Kohli should not be rushed into captaincy: Akram
New Delhi: Former Pakistan skipper Wasim Akram has said in-form Virat Kohli should not be rushed into Indian captaincy but advised Mahendra Singh Dhoni to relieve himself of the burden of leading the side in at least one of the three formats.
"As far as blooding young Virat Kohli as a captain in smaller formats is concerned, I think that should just wait. The guy is in the form of his life. He has been India`s most consistent batsman over the past 18 months or so," Akram said.
"Let him enjoy his game and not put any other responsibility on him at the moment. Kohli must not be burdened with team selection issues and other important decision making matters," he added.

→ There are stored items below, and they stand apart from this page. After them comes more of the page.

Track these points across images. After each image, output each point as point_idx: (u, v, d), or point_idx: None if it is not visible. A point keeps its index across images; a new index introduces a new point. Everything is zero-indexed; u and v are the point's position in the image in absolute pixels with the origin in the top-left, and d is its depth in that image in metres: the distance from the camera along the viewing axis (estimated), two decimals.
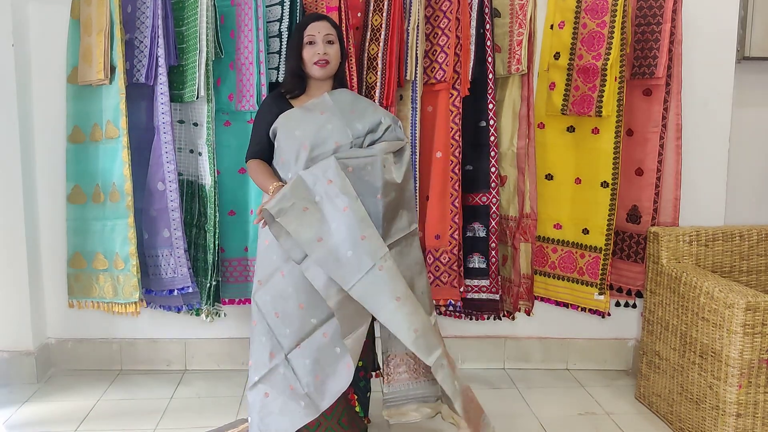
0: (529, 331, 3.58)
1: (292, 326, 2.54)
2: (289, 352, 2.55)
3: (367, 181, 2.53)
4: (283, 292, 2.56)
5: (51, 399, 3.20)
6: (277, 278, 2.57)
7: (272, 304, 2.57)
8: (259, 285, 2.62)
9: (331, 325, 2.52)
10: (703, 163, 3.34)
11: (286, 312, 2.55)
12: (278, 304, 2.56)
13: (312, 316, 2.52)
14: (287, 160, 2.61)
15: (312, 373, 2.52)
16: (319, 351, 2.52)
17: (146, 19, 3.05)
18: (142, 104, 3.16)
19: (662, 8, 3.12)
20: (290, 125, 2.63)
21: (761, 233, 3.15)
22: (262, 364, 2.59)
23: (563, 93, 3.21)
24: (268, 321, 2.58)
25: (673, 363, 2.96)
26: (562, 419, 3.06)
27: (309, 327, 2.53)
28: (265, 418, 2.57)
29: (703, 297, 2.75)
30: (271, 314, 2.57)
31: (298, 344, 2.54)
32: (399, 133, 2.71)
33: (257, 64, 3.05)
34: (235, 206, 3.23)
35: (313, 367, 2.52)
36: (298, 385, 2.54)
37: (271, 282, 2.58)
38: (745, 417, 2.63)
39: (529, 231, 3.34)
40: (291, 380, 2.55)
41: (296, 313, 2.53)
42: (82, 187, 3.24)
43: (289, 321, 2.54)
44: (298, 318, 2.53)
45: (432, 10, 3.16)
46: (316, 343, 2.52)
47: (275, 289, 2.57)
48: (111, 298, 3.21)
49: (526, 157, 3.30)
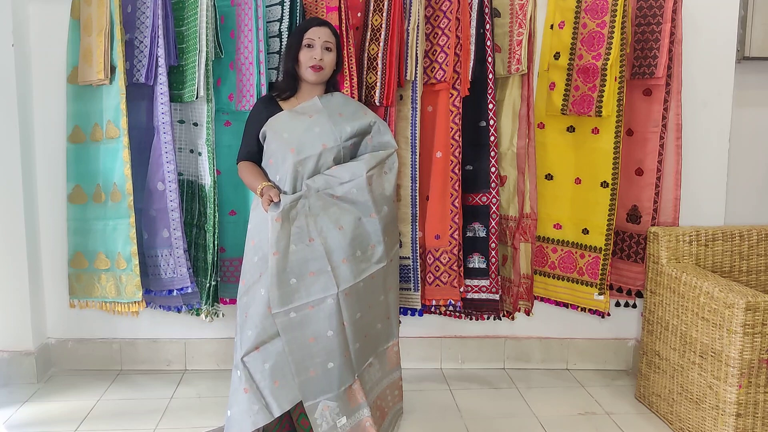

Coming back to Dhoni, Akram believed quitting leadership responsibility in one format would help the 31-year-old to focus and enjoy the game more.
"I am not surprised that questions are being raised about Mahendra Singh Dhoni`s leadership skills after India failed to reach the semis of the World T20 for the third time in a row.
"Perhaps, Dhoni must take some time out and assess himself as a captain. He himself is the best judge of his skills as a leader. There could be additional pressure on him as a leader in all three formats of the game.
"I think if he drops captaincy in one of the formats then he will be able to focus and enjoy his game more. I still feel he is one of the best players and finishers in limited overs cricket," Akram was quoted as saying by `espnstar.Com`.
As far as Gautam Gambhir was concerned, Akram hoped the out-of-form batsman would turn things around while leading the Kolkata Knight Riders in the Champions League T20.
"If you take my team, Kolkata Knight Riders, Gautam Gambhir will like to put the disappointments of the ICC World T20 behind him quickly. I hope our skipper can turn it around.
"Gambhir needs matches to get his confidence back, and my gut feeling is that the responsibility of leading the side will bring the best out of him. He will play a vital role for KKR and I back him to do well in spite of seamer-friendly conditions in South Africa."